Gibt es einen Rechtsruck in Europa?

Wo wir hinschauen, die rechtspopulistischen Parteien sind europaweit im Aufstreben begriffen. Die AfD ist nur ein Beispiel unter vielen. Mit politischem Engagement für mehr Demokratie kann jede und jeder von uns aktiv werden, um sich von dieser Entwicklung abzugrenzen und die Zukunft positiv mitzugestalten.

Die Bundeszentrale für politische Bildung definiert Rechtspopulismus wie folgt: „Rechtspopulisten gehen davon aus, dass die Gesellschaft in zwei homogene Gruppen getrennt ist. Dem ‚reinen‘ Volk steht eine korrupte Elite gegenüber, amoralisch, im Kern verdorben.“ Rechtspopulist/innen bekennen sich zwar nach eigener Aussage zur Demokratie. Regierende Parteien, die Europäische Union und alles „Fremde“ – also vor allem Einwanderer/innen aus anderen Kulturkreisen – akzeptieren sie dabei jedoch nicht. Im Online-Dossier „Rechtspopulismus“stellt die Bundeszentrale für politische Bildung weitere, weniger klar abgrenzbare Kriterien für rechtspopulistische Parteien vor. Oft nutzen Rechtspopulist/innen die Angst der Menschen vor Kriminalität für ihre Stimmungsmache und fordern eine Law-and-Order-Politik. Die Politiker/innen der häufig islamfeindlichen Parteien bekennen sich zum „christlichen Abendland“. Das naheliegendste Beispiel einer rechtspopulistischen Partei ist für uns in Deutschland die AfD mit den in ihr vertretenen kulturell rassistischen, islamfeindlichen und antisemitischen Strömungen.
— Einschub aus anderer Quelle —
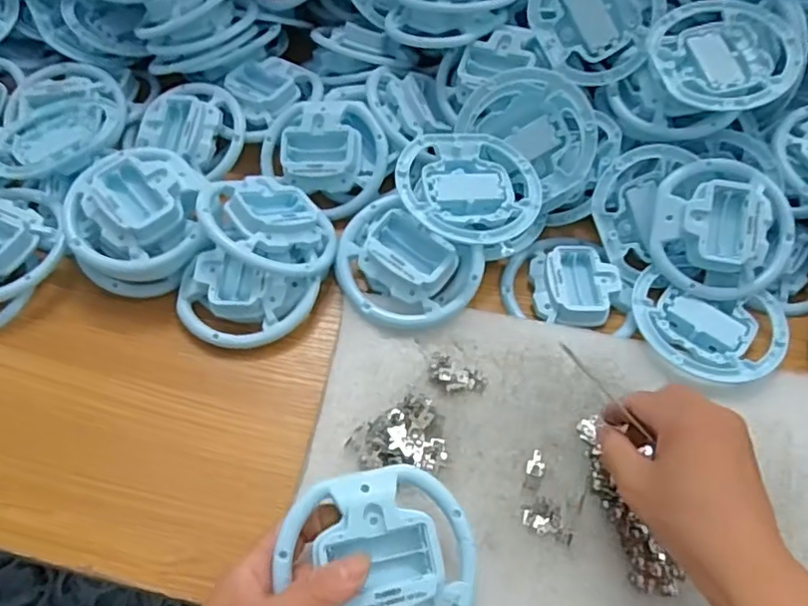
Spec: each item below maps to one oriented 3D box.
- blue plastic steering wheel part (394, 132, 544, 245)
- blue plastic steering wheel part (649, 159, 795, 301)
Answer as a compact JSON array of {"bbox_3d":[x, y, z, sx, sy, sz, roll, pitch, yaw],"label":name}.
[{"bbox_3d":[0.049,-0.087,0.454,0.103,0.025,0.095,0,56,-1],"label":"blue plastic steering wheel part"},{"bbox_3d":[0.234,-0.055,0.453,0.097,0.021,0.103,0,85,4],"label":"blue plastic steering wheel part"}]

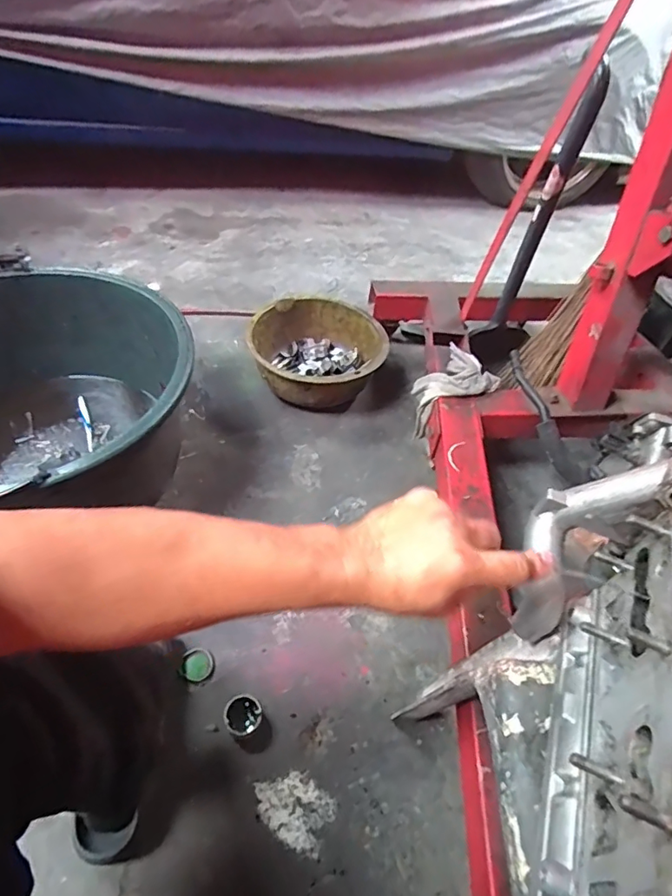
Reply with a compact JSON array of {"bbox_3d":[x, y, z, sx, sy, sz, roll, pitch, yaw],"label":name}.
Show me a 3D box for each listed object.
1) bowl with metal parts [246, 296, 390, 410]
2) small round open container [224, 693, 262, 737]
[{"bbox_3d":[-0.042,-0.210,1.205,0.289,0.138,0.279,2,48,-3],"label":"bowl with metal parts"},{"bbox_3d":[-0.134,0.388,0.749,0.054,0.014,0.051,2,48,-3],"label":"small round open container"}]

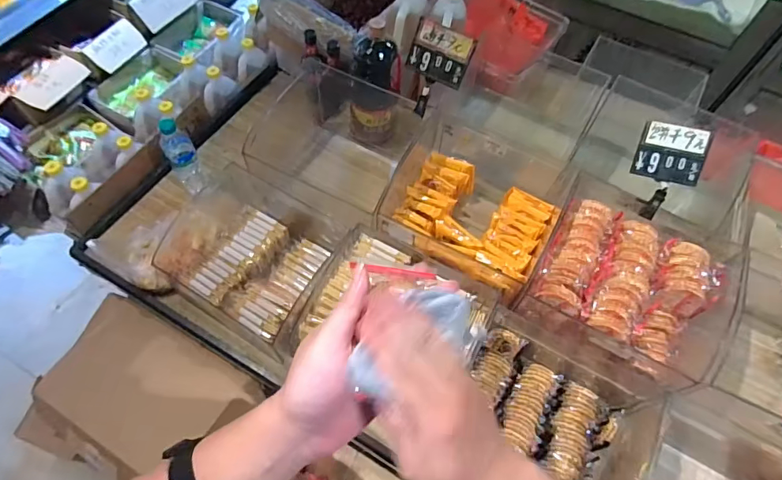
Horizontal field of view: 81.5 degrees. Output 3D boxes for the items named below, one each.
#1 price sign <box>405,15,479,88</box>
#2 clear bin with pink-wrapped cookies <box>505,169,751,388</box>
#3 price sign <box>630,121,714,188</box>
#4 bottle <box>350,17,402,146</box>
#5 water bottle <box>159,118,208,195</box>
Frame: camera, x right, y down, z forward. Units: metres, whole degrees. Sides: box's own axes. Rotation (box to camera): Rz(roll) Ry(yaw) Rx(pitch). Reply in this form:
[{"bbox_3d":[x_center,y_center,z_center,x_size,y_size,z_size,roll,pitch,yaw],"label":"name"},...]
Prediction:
[{"bbox_3d":[0.088,-0.336,0.823,0.110,0.094,0.014,25,40,6],"label":"price sign"},{"bbox_3d":[0.438,0.051,0.826,0.310,0.120,0.323,29,63,13],"label":"clear bin with pink-wrapped cookies"},{"bbox_3d":[0.492,-0.152,0.800,0.104,0.013,0.101,14,104,20],"label":"price sign"},{"bbox_3d":[-0.035,-0.357,1.012,0.109,0.279,0.138,3,60,-2],"label":"bottle"},{"bbox_3d":[-0.479,-0.194,1.036,0.059,0.225,0.053,-29,66,-18],"label":"water bottle"}]

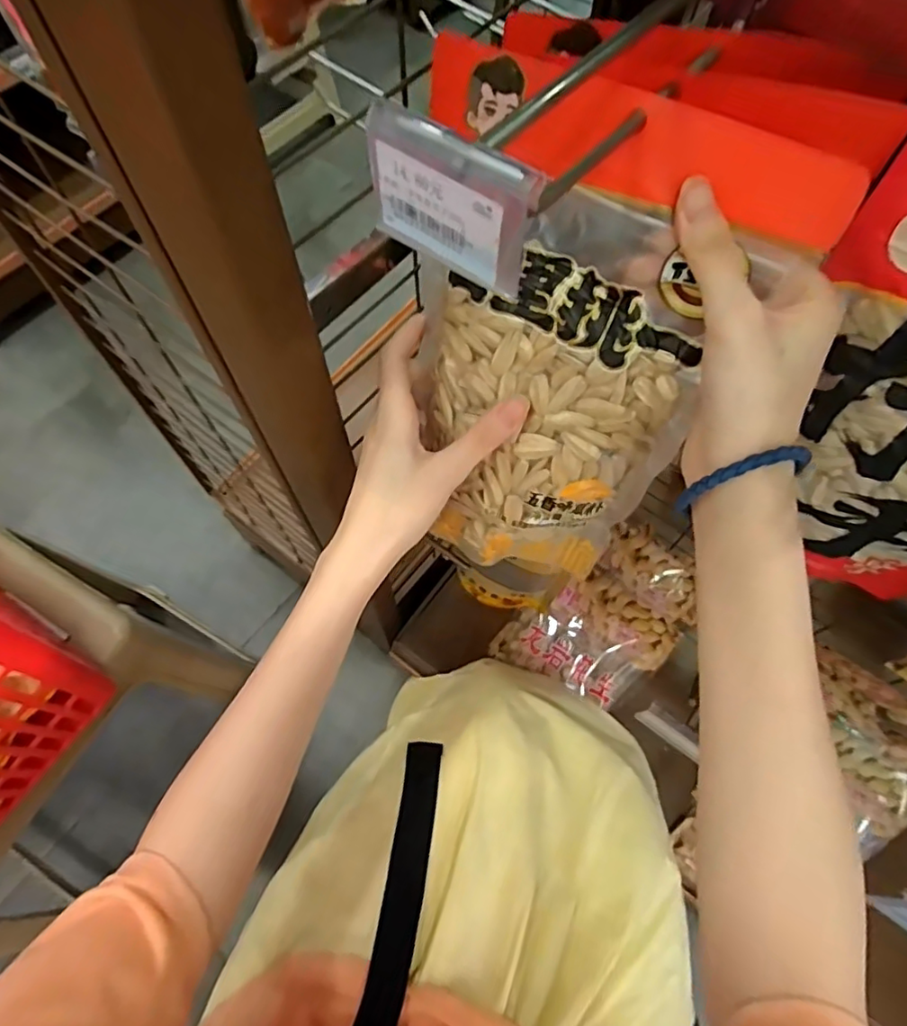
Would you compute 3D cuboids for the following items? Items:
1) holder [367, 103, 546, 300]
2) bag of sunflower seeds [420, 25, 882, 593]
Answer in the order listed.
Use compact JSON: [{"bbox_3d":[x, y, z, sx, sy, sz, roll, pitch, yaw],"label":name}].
[{"bbox_3d":[-0.001,-0.081,0.156,0.049,0.035,0.008,34,71,16],"label":"holder"},{"bbox_3d":[0.048,-0.070,0.304,0.161,0.242,0.030,24,38,8],"label":"bag of sunflower seeds"}]

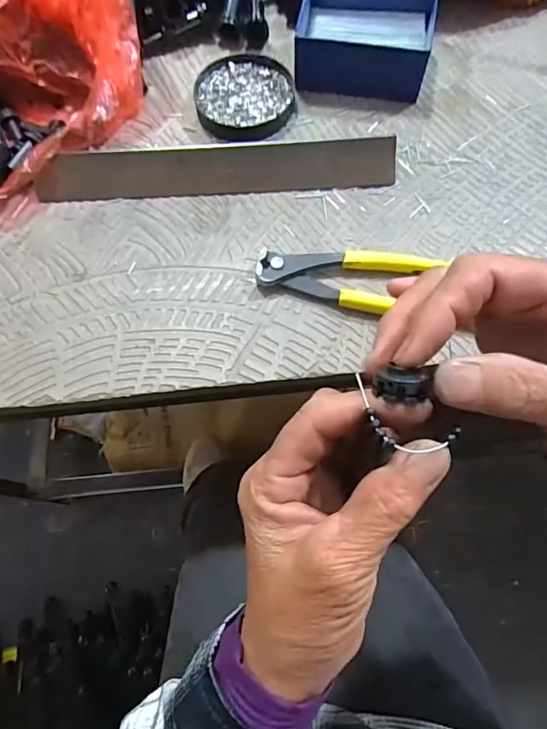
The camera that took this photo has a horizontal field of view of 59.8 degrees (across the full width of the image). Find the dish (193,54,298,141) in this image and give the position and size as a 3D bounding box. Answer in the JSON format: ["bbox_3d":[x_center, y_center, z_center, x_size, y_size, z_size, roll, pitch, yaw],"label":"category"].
[{"bbox_3d":[-0.024,-0.234,0.410,0.083,0.011,0.088,-1,69,2],"label":"dish"}]

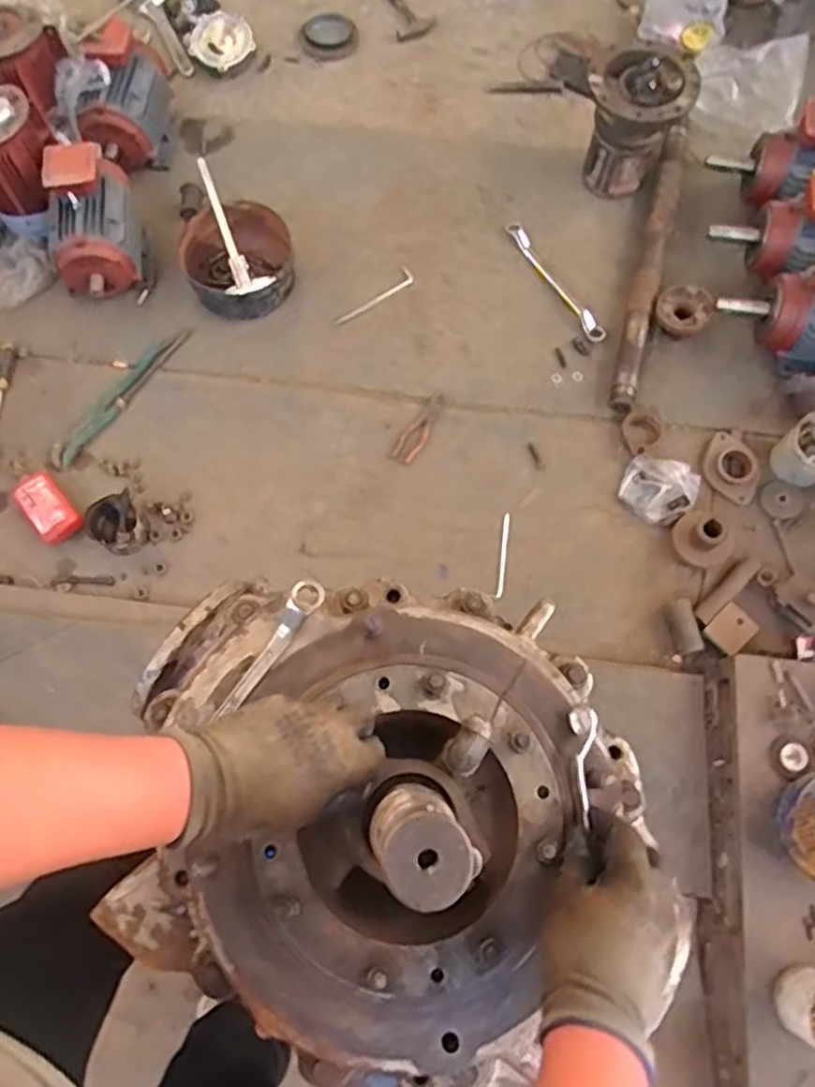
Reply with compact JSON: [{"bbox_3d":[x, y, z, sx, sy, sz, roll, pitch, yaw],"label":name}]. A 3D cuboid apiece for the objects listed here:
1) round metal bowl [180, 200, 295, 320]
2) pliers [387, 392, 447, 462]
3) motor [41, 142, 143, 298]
[{"bbox_3d":[-0.373,-0.639,1.613,0.248,0.094,0.270,0,71,1],"label":"round metal bowl"},{"bbox_3d":[0.034,-0.248,1.528,0.054,0.013,0.188,32,75,11],"label":"pliers"},{"bbox_3d":[-0.694,-0.706,1.552,0.177,0.199,0.290,-9,72,-2],"label":"motor"}]

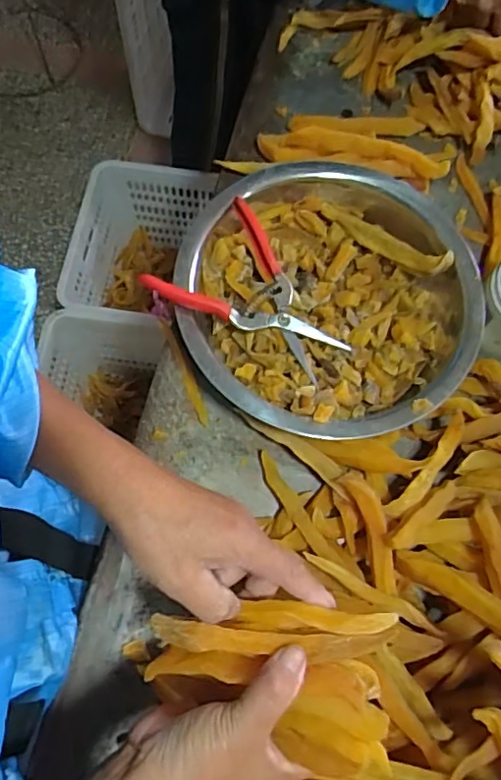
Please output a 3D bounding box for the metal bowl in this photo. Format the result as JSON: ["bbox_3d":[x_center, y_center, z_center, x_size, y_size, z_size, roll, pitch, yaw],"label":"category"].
[{"bbox_3d":[0.075,-0.087,0.531,0.264,0.072,0.275,1,71,-2],"label":"metal bowl"}]

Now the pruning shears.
[{"bbox_3d":[0.008,-0.078,0.493,0.160,0.048,0.122,40,74,11],"label":"pruning shears"}]

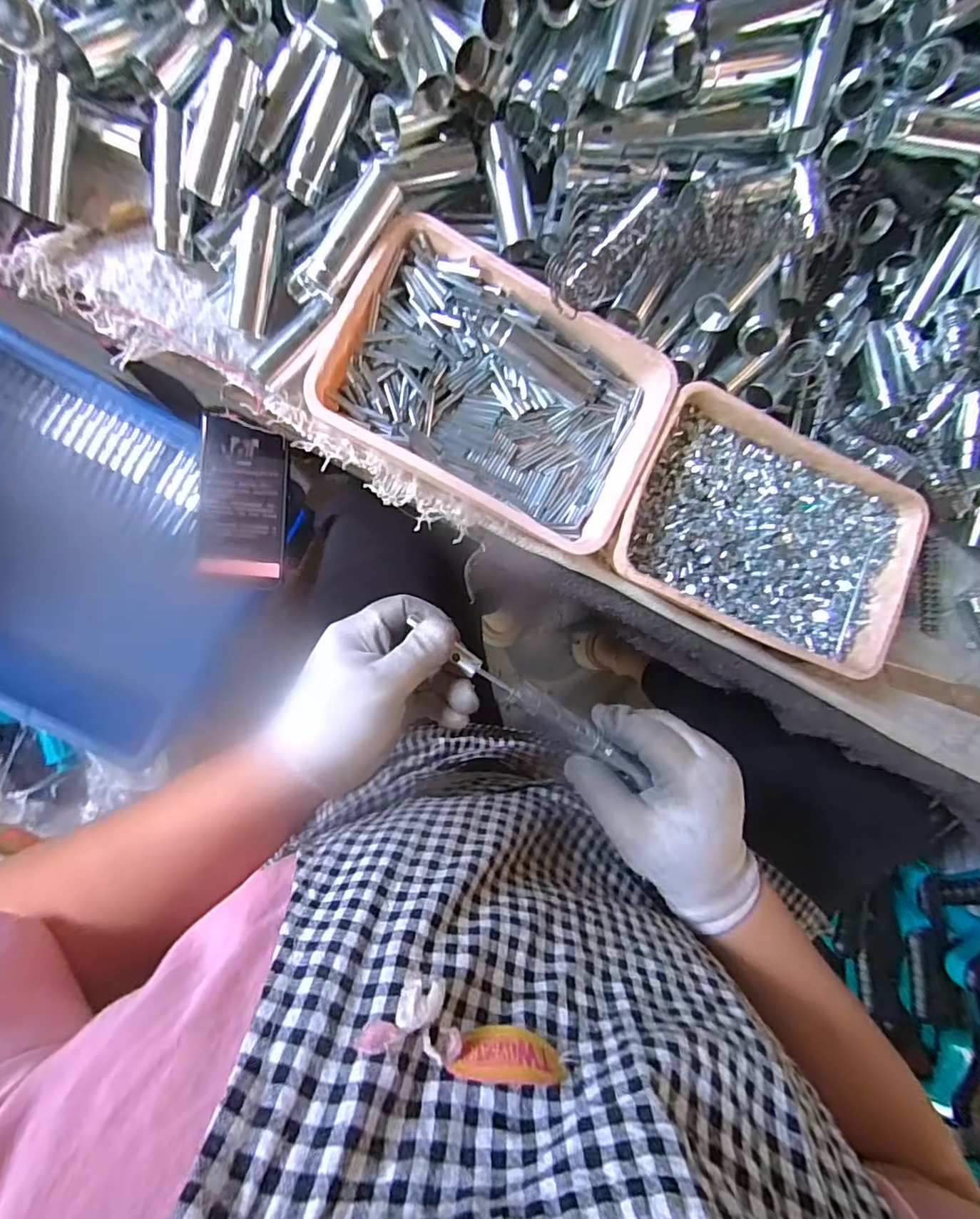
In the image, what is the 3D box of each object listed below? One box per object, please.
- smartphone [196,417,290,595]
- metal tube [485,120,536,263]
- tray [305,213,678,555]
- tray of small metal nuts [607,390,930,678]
[{"bbox_3d":[-0.223,-0.097,0.493,0.074,0.012,0.146,3,89,-9],"label":"smartphone"},{"bbox_3d":[0.012,-0.258,0.337,0.023,0.018,0.071,-11,91,-9],"label":"metal tube"},{"bbox_3d":[0.004,-0.135,0.341,0.198,0.037,0.132,27,85,-8],"label":"tray"},{"bbox_3d":[0.187,-0.050,0.365,0.200,0.034,0.137,21,86,-9],"label":"tray of small metal nuts"}]

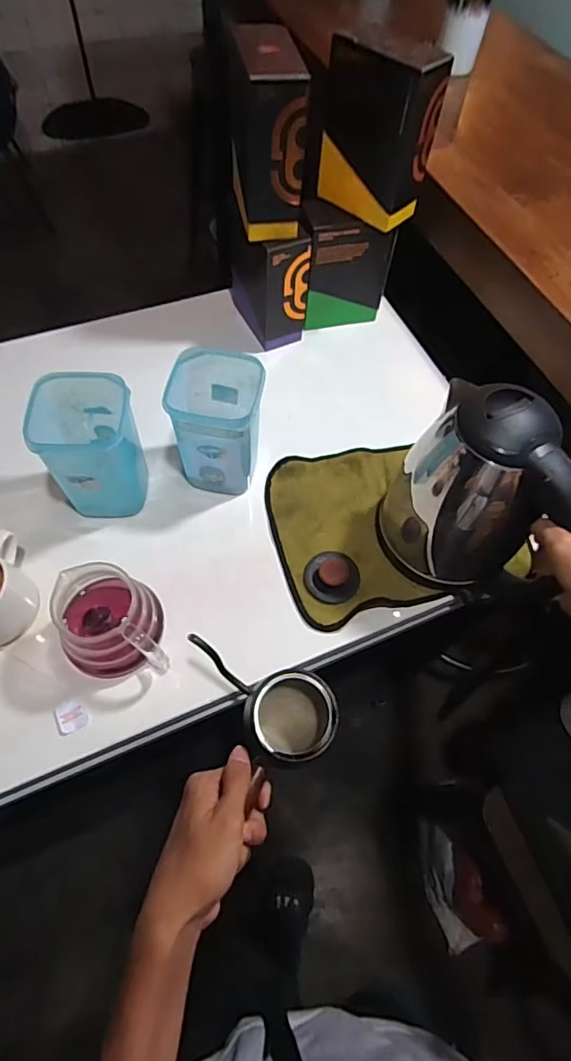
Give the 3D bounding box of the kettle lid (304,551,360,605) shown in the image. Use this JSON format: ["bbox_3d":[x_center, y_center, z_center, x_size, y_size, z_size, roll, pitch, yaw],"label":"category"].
[{"bbox_3d":[0.054,0.051,0.587,0.060,0.019,0.064,1,63,-2],"label":"kettle lid"}]

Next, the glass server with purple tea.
[{"bbox_3d":[-0.174,0.092,0.516,0.098,0.090,0.088,-2,63,-3],"label":"glass server with purple tea"}]

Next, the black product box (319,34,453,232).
[{"bbox_3d":[0.108,-0.461,0.590,0.121,0.154,0.071,36,67,15],"label":"black product box"}]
Ebenso bekannt ist die rechtspopulistische Organisation Pegida, kurz für: patriotische Europäer/innen gegen die Islamisierung des Abendlandes.

Rechtspopulisten auf einer Pegida-Demonstration in Dresden (Bild: Public Domain, Wiki Commons)
Rechtspopulisten auf einer Pegida-Demonstration in Dresden (Bild: Public Domain, Wiki Commons)

Gerade vor dem Hintergrund unserer deutschen Geschichte sollten uns diese Tendenzen wachrütteln: Gerade einmal 84 Jahre ist es her, dass ähnliche Ansichten die ganze Welt und Millionen von Menschen ins Unglück stürzten. Unsere junge Generation in Europa hat das große Glück, in der längsten Friedensperiode Europas das Licht der Welt erblickt zu haben. Wir Jungen, die in Deutschland geborenen wurden, kennen nur diesen Friedenszustand. Leider wissen wir dieses Glück oft nicht zu schätzen und nehmen den Frieden als viel zu selbstverständlich hin. Lassen wir den Blick in andere Gebiete der Welt wandern, sehen wir wie wenig selbstverständlich dauerhafter Frieden ist. Und wie schützenswert! Auch vor der Machtübernahme durch die Nazis am 30. Januar 1933 herrschte in Europa ein antisemitisches Klima, das keinesfalls auf Deutschland beschränkt war. Hier und heute ist der Zeitpunkt, alles dafür zu tun, um eine ähnliche Tragödie und eine Herrschaft des Grauens zu verhindern. Es ist unsere Pflicht, uns über politische Entwicklungen zu informieren und darüber nachzudenken, welches Potenzial – negativ wie positiv – sie für unser aller Zukunft und die Zukunft unserer Mitmenschen in der ganzen Welt haben.

Heinz-Christian Strache bei einer Kundgebung in Wien (Bild: Public Domain, Wiki Commons)

Rechtspopulistische Parteien gibt es in ganz Europa: Die AfD in Deutschland, den Front National in Frankreich, die Partei für die Freiheit in Holland, die Schwedendemokraten in Schweden, die FPÖ in Österreich und die Lega Nord in Italien. Die Liste ließe sich fortsetzen: In Polen, Finnland, Dänemark, Ungarn, im Vereinigten Königreich, in Irland, Belgien, Luxemburg, Spanien, Portugal, Griechenland, Zypern, Bulgarien, Rumänien, Kroatien, Slowenien, Estland, Lettland, Litauen: Aus all diesen Ländern sind laut Politikwissenschaftlerin und Rechtsextremismus-Forscherin Dr. Britta Schellenberg rechtspopulistische Parteien im Europaparlament und/ oder in den nationalen Parlamenten vertreten. Angehenden Lehrern/innen kommt dabei eine besondere Verantwortung zu. In vielen Fächern wie Geschichte, Gemeinschaftskunde, Ethik oder Religion, können sie die Heranwachsenden an dieses Thema heranführen.